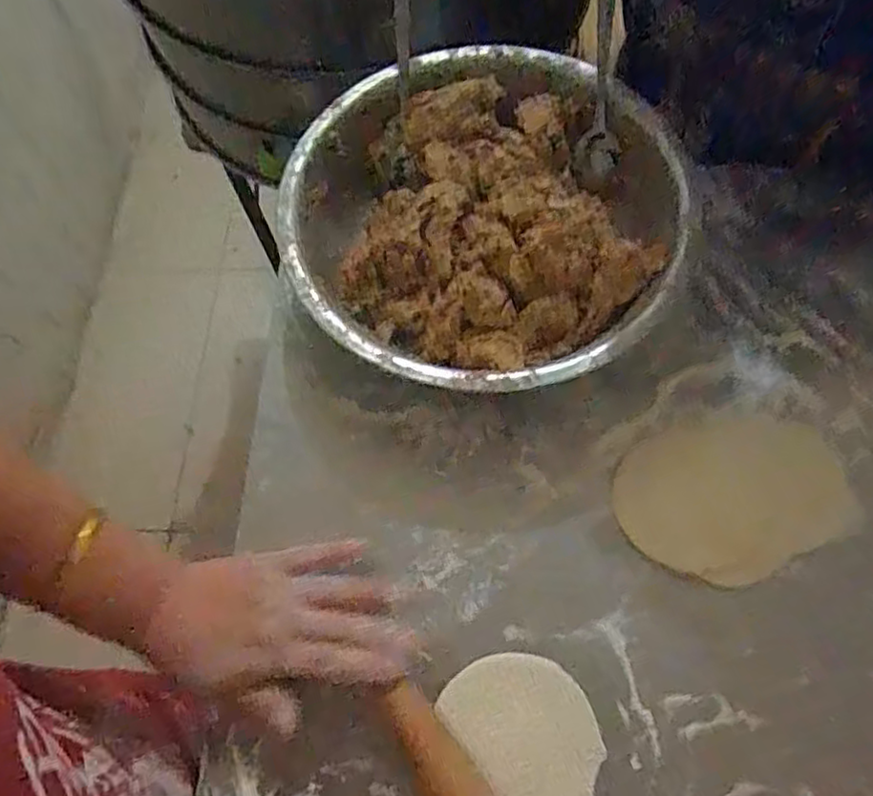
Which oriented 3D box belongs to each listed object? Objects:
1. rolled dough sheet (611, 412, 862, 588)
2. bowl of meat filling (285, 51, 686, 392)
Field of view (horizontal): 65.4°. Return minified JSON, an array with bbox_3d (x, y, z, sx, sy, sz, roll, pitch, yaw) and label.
[{"bbox_3d":[0.205,0.066,0.472,0.153,0.004,0.112,-23,68,-7],"label":"rolled dough sheet"},{"bbox_3d":[0.033,-0.133,0.522,0.272,0.073,0.290,-1,67,2],"label":"bowl of meat filling"}]

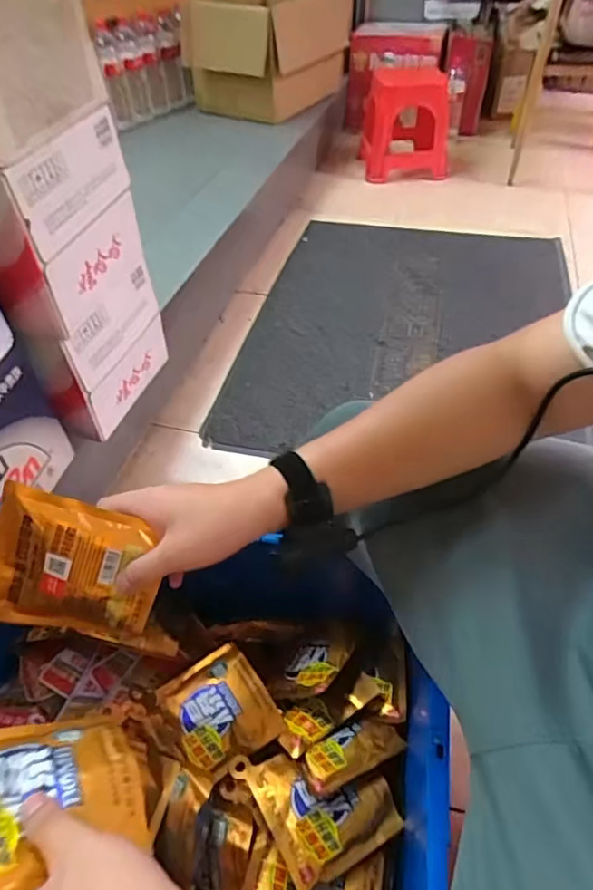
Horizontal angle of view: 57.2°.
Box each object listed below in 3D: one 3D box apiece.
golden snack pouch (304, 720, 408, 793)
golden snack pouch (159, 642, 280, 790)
[{"bbox_3d":[0.063,0.349,0.625,0.120,0.014,0.051,-11,47,-26],"label":"golden snack pouch"},{"bbox_3d":[-0.096,0.318,0.656,0.114,0.028,0.127,-29,53,-23],"label":"golden snack pouch"}]

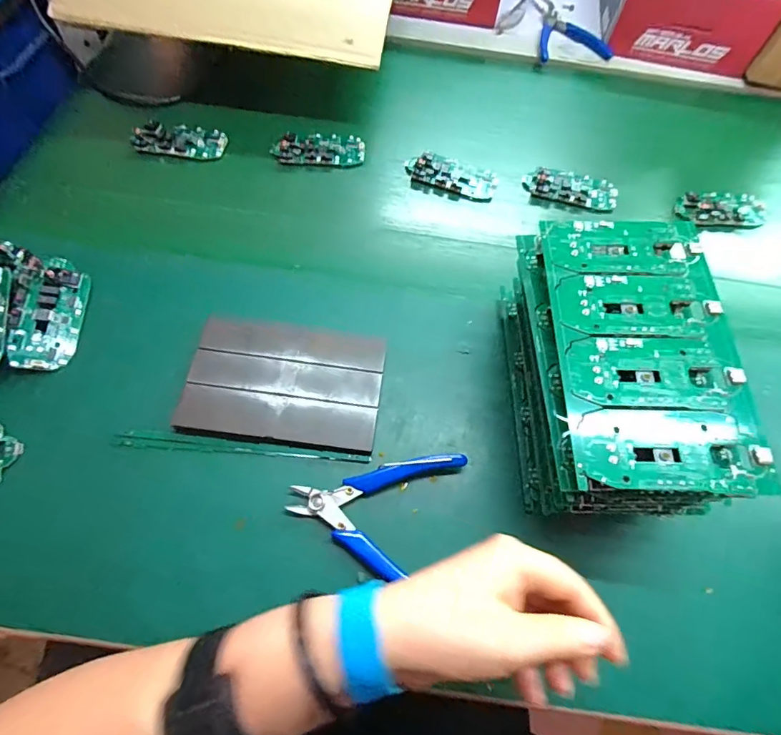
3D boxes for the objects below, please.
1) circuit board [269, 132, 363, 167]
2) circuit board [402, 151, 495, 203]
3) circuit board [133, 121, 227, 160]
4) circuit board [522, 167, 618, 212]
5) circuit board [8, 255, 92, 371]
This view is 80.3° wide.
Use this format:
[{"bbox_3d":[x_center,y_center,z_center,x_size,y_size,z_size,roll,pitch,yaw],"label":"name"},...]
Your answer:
[{"bbox_3d":[-0.077,-0.236,0.497,0.097,0.014,0.042,-4,63,-6],"label":"circuit board"},{"bbox_3d":[0.065,-0.208,0.495,0.098,0.018,0.046,13,62,3],"label":"circuit board"},{"bbox_3d":[-0.221,-0.241,0.488,0.090,0.013,0.044,2,62,-3],"label":"circuit board"},{"bbox_3d":[0.194,-0.193,0.499,0.098,0.011,0.044,14,62,3],"label":"circuit board"},{"bbox_3d":[-0.272,-0.043,0.375,0.042,0.006,0.096,19,66,-26],"label":"circuit board"}]

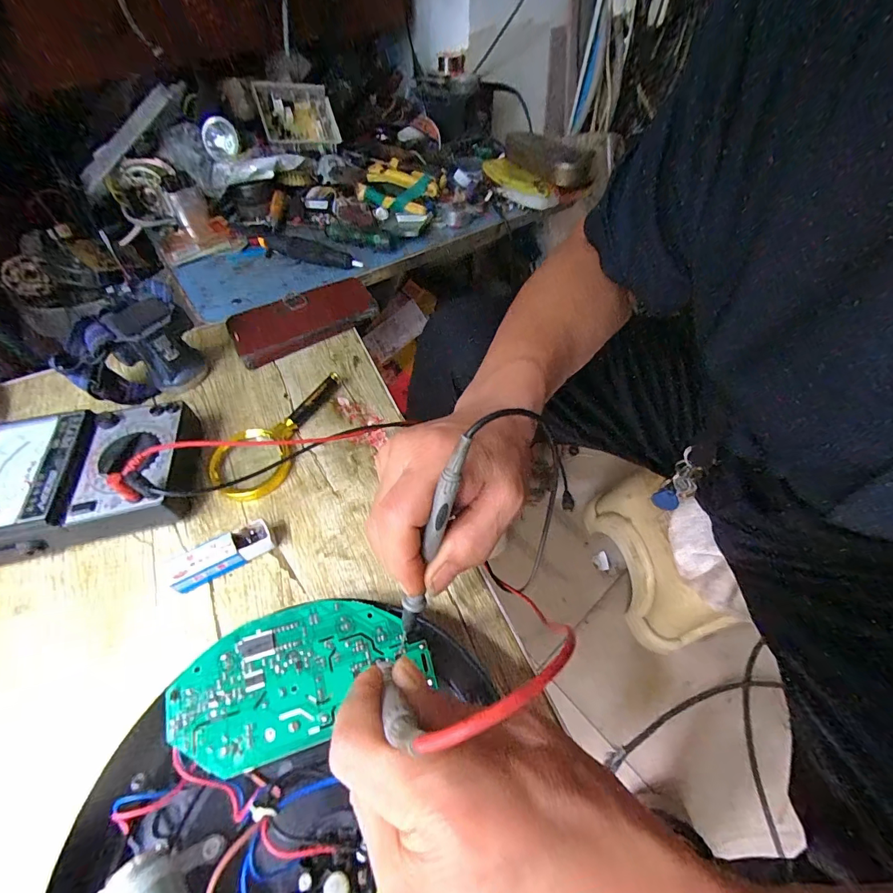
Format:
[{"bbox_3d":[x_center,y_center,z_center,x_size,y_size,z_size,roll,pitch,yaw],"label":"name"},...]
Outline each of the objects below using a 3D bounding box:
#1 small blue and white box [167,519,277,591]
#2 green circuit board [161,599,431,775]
[{"bbox_3d":[-0.171,0.084,0.309,0.071,0.021,0.024,-24,57,-16],"label":"small blue and white box"},{"bbox_3d":[-0.084,0.132,0.238,0.140,0.018,0.071,-16,55,-9],"label":"green circuit board"}]

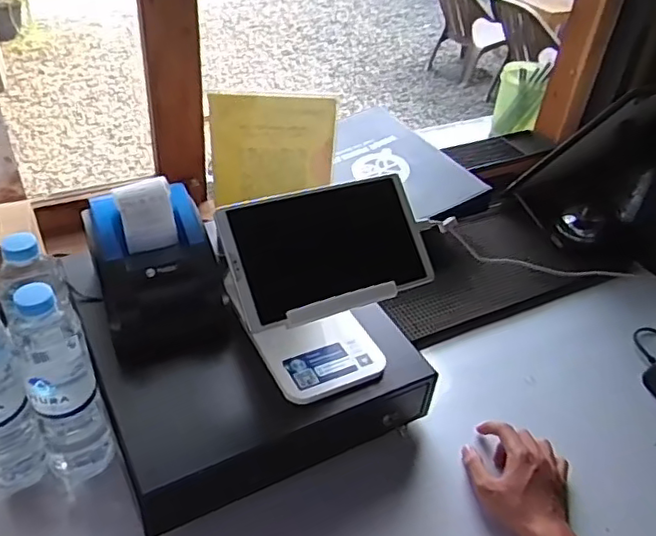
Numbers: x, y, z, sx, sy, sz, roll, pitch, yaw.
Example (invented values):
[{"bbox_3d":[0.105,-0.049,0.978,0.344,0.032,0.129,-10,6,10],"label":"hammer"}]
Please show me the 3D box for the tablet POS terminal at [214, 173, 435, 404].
[{"bbox_3d":[0.001,0.021,0.633,0.206,0.170,0.132,-15,43,-24],"label":"tablet POS terminal"}]

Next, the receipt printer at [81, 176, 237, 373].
[{"bbox_3d":[-0.186,0.001,0.664,0.122,0.132,0.161,-13,43,-22],"label":"receipt printer"}]

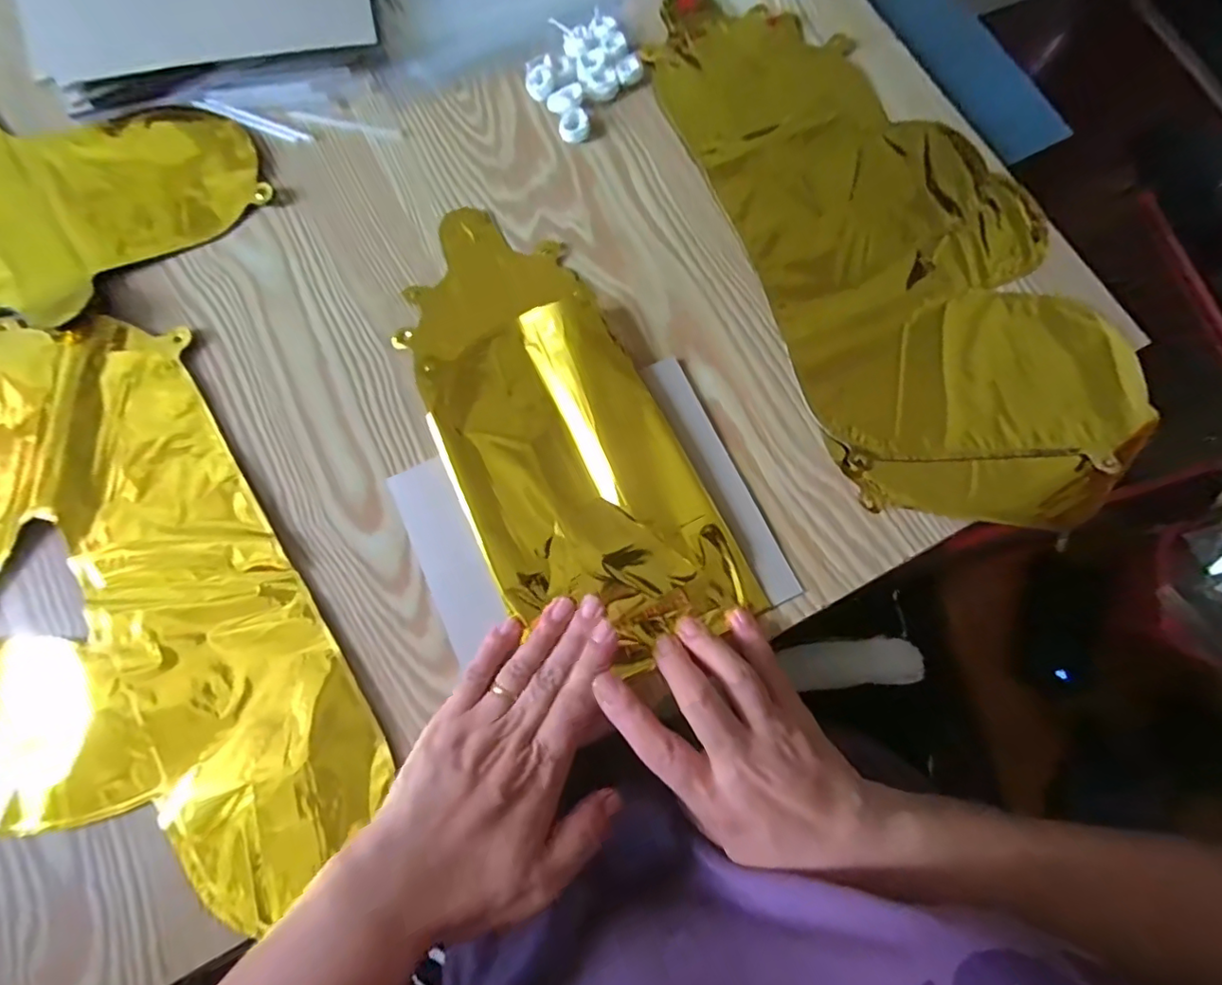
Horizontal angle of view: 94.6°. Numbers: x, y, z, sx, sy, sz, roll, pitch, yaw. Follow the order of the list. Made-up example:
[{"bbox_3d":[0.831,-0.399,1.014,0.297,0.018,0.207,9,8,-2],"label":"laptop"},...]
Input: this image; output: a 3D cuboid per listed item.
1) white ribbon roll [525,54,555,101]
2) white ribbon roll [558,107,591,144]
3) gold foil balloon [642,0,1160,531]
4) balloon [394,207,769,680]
[{"bbox_3d":[-0.051,-0.298,0.408,0.020,0.011,0.028,-10,76,-4],"label":"white ribbon roll"},{"bbox_3d":[-0.026,-0.259,0.399,0.021,0.011,0.021,0,75,-2],"label":"white ribbon roll"},{"bbox_3d":[0.186,-0.187,0.387,0.202,0.010,0.433,-22,77,-7],"label":"gold foil balloon"},{"bbox_3d":[-0.041,-0.042,0.344,0.131,0.018,0.300,-29,79,-9],"label":"balloon"}]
---*---
Requirement
Without the pictures, copy the entries from their first line through the line containing "golden snack pouch (304, 720, 408, 793)", and only those lines.

Worked solution
Which oriented 3D box belongs to each listed object? Objects:
1. rolled dough sheet (611, 412, 862, 588)
2. bowl of meat filling (285, 51, 686, 392)
Field of view (horizontal): 65.4°. Return minified JSON, an array with bbox_3d (x, y, z, sx, sy, sz, roll, pitch, yaw) and label.
[{"bbox_3d":[0.205,0.066,0.472,0.153,0.004,0.112,-23,68,-7],"label":"rolled dough sheet"},{"bbox_3d":[0.033,-0.133,0.522,0.272,0.073,0.290,-1,67,2],"label":"bowl of meat filling"}]

Horizontal angle of view: 57.2°.
Box each object listed below in 3D: one 3D box apiece.
golden snack pouch (304, 720, 408, 793)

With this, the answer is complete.